È questo il motivo per cui i bambini italiani molto spesso sono – schiacciata – minoranza, a volte uno solo in classe in mezzo ai piccoli stranieri, a volte nessuno perché i posti sono tutti quanti occupati da chi ha la precedenza. Continua alle elementari dove non ci sono graduatorie però ci sono i numeri, nel senso che, essendo il tasso di natalità più elevato tra gli stranieri, un po’ dappertutto nel Paese ormai ci sono classi con netta predominanza di immigrati e uno, due, tre alunni italiani soltanto. E anche nelle scuole medie il problema comincia a essere all’ordine del giorno.
Ben si possono comprendere le perplessità o anche le proteste dei genitori italiani che vedono i figli in condizione di sentirsi stranieri in classe, minoranza tra bambini che si esprimono in altre lingue o, se anche conoscono la nostra, hanno culture e tradizioni spesso distantissime. Per non parlare di eventuali diversità di preparazione che possono – si sa – rallentare la didattica.
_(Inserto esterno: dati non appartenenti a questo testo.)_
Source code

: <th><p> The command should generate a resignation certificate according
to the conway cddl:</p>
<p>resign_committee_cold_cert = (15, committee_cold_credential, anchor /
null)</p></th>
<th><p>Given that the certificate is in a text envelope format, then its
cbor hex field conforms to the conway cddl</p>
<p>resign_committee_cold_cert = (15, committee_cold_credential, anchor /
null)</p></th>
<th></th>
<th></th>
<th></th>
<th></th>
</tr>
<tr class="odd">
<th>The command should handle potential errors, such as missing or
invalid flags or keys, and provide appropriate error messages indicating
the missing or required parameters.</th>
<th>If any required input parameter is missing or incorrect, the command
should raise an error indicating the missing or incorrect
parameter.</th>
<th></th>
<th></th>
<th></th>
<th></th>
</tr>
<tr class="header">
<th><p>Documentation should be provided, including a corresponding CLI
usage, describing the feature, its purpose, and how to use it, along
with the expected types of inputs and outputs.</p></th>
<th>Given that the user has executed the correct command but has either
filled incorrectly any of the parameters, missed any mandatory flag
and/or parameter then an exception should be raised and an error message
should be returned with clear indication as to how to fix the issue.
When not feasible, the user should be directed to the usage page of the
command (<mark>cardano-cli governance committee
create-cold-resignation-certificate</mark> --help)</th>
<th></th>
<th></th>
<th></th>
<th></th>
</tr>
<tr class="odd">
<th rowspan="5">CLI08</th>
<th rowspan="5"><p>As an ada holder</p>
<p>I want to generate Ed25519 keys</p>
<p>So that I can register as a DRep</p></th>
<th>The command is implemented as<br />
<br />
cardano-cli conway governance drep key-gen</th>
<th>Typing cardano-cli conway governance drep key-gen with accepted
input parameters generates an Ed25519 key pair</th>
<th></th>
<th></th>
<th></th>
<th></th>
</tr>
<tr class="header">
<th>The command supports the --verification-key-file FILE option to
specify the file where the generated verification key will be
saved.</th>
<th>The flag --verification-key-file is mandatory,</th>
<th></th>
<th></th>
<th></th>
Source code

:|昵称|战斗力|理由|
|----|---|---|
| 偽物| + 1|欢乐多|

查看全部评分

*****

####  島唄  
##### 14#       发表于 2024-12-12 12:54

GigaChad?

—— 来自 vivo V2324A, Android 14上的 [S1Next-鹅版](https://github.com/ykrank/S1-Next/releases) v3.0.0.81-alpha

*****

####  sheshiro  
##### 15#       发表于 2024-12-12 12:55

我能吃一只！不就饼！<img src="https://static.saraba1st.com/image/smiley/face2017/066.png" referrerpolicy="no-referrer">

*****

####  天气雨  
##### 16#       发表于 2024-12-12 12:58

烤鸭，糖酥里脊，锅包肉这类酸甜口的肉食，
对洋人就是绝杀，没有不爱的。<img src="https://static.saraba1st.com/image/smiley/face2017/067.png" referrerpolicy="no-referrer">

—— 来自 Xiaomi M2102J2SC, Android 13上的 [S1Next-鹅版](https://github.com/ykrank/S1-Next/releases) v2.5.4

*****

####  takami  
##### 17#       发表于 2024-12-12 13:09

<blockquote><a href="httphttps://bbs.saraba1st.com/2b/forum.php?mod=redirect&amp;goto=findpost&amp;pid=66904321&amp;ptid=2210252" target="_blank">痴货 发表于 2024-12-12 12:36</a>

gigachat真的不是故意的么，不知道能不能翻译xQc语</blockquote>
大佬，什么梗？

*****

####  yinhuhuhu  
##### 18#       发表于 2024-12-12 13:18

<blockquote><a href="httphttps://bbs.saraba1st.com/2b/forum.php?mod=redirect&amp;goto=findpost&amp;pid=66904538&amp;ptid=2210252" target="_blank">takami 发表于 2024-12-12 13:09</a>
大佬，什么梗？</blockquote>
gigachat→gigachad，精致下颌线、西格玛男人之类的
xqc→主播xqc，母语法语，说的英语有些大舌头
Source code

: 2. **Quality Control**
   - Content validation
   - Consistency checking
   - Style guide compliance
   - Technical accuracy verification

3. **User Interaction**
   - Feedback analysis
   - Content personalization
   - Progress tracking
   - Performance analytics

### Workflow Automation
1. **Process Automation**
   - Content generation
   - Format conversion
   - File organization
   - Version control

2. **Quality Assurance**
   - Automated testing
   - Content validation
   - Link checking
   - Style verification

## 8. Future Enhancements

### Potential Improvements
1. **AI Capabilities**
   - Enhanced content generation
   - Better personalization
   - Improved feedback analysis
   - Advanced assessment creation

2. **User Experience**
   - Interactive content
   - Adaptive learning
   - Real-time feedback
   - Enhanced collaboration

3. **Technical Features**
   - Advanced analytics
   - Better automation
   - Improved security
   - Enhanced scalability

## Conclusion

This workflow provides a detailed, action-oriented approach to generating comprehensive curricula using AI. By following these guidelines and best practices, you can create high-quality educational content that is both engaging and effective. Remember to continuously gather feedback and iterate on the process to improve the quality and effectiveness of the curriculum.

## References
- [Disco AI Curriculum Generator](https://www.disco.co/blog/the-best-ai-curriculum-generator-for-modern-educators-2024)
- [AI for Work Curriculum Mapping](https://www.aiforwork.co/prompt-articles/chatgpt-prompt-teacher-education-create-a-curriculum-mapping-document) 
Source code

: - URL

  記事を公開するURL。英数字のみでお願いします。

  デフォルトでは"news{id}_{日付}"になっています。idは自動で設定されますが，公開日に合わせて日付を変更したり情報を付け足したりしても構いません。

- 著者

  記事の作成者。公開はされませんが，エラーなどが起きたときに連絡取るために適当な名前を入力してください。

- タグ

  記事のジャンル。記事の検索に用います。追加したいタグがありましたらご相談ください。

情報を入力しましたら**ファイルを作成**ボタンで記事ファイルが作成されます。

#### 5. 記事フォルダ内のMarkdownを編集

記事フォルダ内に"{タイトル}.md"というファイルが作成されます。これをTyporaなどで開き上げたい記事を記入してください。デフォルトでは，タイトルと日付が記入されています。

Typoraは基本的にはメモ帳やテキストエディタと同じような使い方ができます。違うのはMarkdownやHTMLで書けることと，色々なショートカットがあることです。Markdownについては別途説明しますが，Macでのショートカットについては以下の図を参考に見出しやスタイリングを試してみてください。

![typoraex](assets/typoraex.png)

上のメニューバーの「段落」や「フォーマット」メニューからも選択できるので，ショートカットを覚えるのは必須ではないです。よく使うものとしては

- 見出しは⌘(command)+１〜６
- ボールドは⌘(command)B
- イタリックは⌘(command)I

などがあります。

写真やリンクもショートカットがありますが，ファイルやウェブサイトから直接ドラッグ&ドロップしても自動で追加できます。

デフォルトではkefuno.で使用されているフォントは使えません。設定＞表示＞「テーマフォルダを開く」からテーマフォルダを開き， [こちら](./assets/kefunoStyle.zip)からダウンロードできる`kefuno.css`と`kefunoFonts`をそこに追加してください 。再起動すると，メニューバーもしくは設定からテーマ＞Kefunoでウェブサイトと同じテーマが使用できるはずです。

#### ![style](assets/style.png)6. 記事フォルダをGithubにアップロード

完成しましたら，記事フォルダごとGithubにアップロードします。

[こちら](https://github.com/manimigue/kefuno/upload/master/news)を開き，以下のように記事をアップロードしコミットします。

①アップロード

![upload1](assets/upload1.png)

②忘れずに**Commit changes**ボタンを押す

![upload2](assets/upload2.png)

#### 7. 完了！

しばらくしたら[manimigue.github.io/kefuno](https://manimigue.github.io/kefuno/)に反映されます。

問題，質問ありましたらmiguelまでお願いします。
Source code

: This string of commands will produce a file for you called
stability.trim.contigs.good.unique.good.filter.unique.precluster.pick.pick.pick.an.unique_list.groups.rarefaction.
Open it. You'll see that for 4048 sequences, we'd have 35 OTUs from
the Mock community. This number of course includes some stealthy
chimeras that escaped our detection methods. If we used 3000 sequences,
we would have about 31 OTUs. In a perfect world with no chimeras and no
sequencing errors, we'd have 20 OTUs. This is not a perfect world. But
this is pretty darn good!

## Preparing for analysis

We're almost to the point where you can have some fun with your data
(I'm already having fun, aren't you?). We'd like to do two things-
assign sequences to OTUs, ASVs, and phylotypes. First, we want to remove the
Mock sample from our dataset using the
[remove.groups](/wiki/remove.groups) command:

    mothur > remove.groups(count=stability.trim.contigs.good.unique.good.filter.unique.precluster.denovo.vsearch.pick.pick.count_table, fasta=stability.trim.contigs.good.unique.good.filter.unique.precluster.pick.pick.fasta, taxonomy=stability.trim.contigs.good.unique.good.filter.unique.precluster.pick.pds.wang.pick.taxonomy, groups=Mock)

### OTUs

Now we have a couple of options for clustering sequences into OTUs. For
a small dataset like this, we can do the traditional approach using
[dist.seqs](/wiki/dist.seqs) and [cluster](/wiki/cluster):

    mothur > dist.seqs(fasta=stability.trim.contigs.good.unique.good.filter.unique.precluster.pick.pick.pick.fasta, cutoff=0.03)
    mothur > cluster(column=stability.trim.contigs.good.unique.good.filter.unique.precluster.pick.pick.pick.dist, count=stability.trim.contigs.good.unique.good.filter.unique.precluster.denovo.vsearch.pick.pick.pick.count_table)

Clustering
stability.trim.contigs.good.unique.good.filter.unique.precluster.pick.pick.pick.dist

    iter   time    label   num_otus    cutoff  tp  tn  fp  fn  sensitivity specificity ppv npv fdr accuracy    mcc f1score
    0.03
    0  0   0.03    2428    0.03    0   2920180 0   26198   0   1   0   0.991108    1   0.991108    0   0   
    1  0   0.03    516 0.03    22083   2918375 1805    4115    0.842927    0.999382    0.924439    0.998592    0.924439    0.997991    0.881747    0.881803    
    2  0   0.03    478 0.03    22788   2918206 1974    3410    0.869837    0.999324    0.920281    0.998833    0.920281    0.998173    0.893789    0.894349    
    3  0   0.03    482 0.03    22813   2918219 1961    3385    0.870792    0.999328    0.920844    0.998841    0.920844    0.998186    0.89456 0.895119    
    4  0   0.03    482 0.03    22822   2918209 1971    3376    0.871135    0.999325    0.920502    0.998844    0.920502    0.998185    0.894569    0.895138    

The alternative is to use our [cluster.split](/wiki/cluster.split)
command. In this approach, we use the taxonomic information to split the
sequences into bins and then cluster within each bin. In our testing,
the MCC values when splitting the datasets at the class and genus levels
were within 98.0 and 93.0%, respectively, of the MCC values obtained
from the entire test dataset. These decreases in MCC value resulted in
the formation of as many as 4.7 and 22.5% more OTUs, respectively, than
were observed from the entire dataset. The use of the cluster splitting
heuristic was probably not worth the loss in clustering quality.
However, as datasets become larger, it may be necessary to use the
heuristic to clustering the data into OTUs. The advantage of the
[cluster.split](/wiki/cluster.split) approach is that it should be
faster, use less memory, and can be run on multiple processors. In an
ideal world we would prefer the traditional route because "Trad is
E altrettanto bene si comprendono le ansie e le incertezze di direttori e presidi costretti a misurarsi con il difficile compito di formare classi almeno un poco equilibrate. Si devono considerare segno di razzismo queste ansie, queste perplessità e proteste? Ovvio che l’intolleranza vi si può mischiare, ma per lo più sembra trattarsi di normale, condivisibile preoccupazione di fronte a un fenomeno mai vissuto prima, per il quale in qualche caso la vita può apparire capovolta, minoranza straniera gli italiani e maggioranza autoctona, invece, gli immigrati.
Integrazione è la parola alata, l’esortazione virtuosa che viene ripetuta un po’ dappertutto: ma quale forza d’integrazione possono avere due o tre alunni italiani in una classe dove ce ne sono venticinque o trenta extracomunitari? In nome di questa parola alata, invece di rassicurare, cercando soluzioni, si tende, a volte, a minimizzare il problema, magari adombrando l’accusa di razzismo, laddove, invece, ci sono soprattutto smarrimento, sconcerto e, sì, anche paura: sofferta paura – e non può essere un delitto – di perdere un pezzo della propria identità.